Pak Rifki yang mendengar ancaman dari tuan muda itu, ia langsung menyetujui permintaan tuan muda, ia tidak ingin rumah makan yang sudah di bangun puluhan tahun itu, tiba-tiba hancur begitu saja


"baik tuan muda, besok saya akan memecat Riana."


"bagus kalau begitu, dan kau ambillah cek ini."


Pak Rifki yang mendengar ucapan tuan mudanya, ia langsung menolaknya, baginya rumah makan itu tidak di hancurkan saja sudah sangat bersyukur


"tidak perlu tuan muda, tuan muda tidak perlu kuatir, aku akan memecat Riana secepatnya."


Hadi yang mendengar jawaban pak Rifki, ia tetap menyuruh mengambil uang itu


"pak, ambil saja uang ini, ini anggap saja untuk mencari pekerja baru, karena Riana berhenti bekerja."


Pak Rifki yang mendengar ucapan tuan muda, ia sekarang mengerti, Kenapa Riana saat itu bilang akan menikah karena sama-sama cinta, tapi tadi ia tidak percaya karena bertolak belakang, Riana yang sangat lembut, sedangkan pria yang di depannya sangat sombong, tapi saat menyerahkan cek itu lagi, dan mengatakan untuk mencari pekerja baru, suaranya sangat lirih, ia tidak menyangka, di balik sikap dinginnya, ternyata memiliki hati nurani, lalu ia langsung menjawab ucapan tuan muda itu


"baik tuan muda, saya mengucapkan terimakasih."


"tidak masalah, selama kau tidak mencari urusan dengan saya, semuanya akan baik-baik saja."

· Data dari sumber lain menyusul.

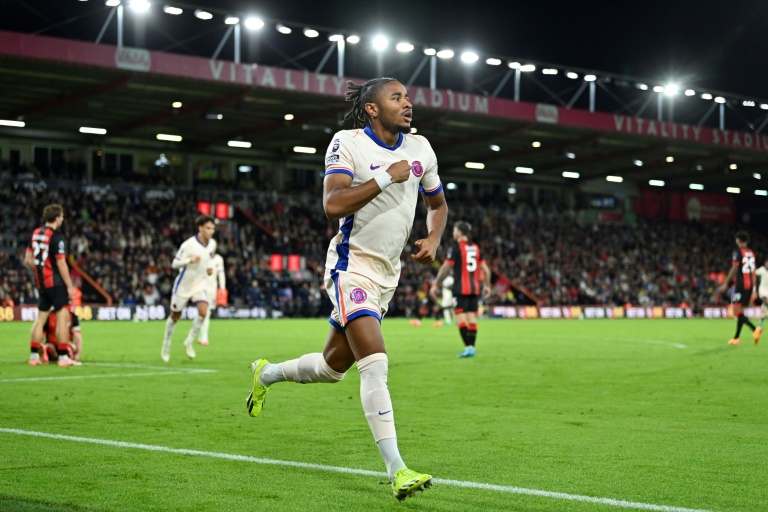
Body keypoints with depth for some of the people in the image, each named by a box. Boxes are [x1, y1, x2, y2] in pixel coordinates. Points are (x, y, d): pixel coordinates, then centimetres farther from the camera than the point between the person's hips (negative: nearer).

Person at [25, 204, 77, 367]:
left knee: (41, 318, 12)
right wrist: (70, 286, -12)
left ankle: (34, 355, 12)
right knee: (62, 317, -5)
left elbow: (28, 260, 12)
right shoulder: (56, 237, -14)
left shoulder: (36, 233, 9)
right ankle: (63, 356, -7)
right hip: (56, 282, -8)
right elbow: (61, 264, -16)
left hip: (41, 283, 8)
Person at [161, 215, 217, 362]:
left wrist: (208, 267, 5)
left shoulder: (212, 244, -3)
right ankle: (166, 345, 32)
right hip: (183, 285, -4)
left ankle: (189, 341, 0)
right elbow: (175, 263, -19)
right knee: (175, 316, 9)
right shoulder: (189, 244, -22)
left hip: (199, 285, 4)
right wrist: (190, 260, -35)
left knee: (203, 311, -19)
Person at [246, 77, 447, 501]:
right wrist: (387, 177, -22)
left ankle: (266, 374, 44)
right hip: (352, 264, -7)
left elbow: (437, 203, 21)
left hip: (387, 274, 7)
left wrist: (433, 239, 2)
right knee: (375, 363, -20)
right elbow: (333, 205, -23)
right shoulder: (348, 143, -10)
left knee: (334, 366, 16)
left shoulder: (420, 148, 7)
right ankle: (396, 470, -20)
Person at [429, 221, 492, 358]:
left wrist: (435, 285, -3)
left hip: (461, 289, -6)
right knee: (472, 318, 8)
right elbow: (485, 270, 11)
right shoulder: (476, 248, 11)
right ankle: (472, 347, 8)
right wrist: (487, 286, 22)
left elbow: (445, 268, -9)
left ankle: (468, 347, -16)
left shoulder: (455, 248, -6)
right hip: (475, 289, 6)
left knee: (460, 317, -7)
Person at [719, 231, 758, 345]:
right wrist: (753, 290, 20)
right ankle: (736, 338, 15)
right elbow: (753, 272, 15)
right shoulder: (751, 253, 14)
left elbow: (734, 268, -14)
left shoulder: (738, 251, -7)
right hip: (750, 285, 7)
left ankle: (754, 329, -29)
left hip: (740, 284, -7)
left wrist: (725, 283, -9)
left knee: (737, 312, -10)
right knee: (740, 312, 13)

"saya mengerti tuan muda."


"baiklah urusan kita selsai."

__ADS_1


Hadi langsung mengambil surat nikahnya, lalu langsung memasukkan kembali di balik jas hitamnya. Pak Rifki juga langsung berdiri. Hadi langsung berjalan keluar di ikuti oleh asistennya yang dari tadi hanya diam. Pak Rifki langsung menundukkan kepala saat tuan muda itu pergi. Hadi dan asistennya sudah masuk mobil. Repan langsung melajukukan mobil itu untuk pulang. Sepanjang perjalanan Hadi selalu saja tersenyum, ia sangat senang karena rencananya berhasil


"gadis kecil, ini balasan yang pantas untukmu."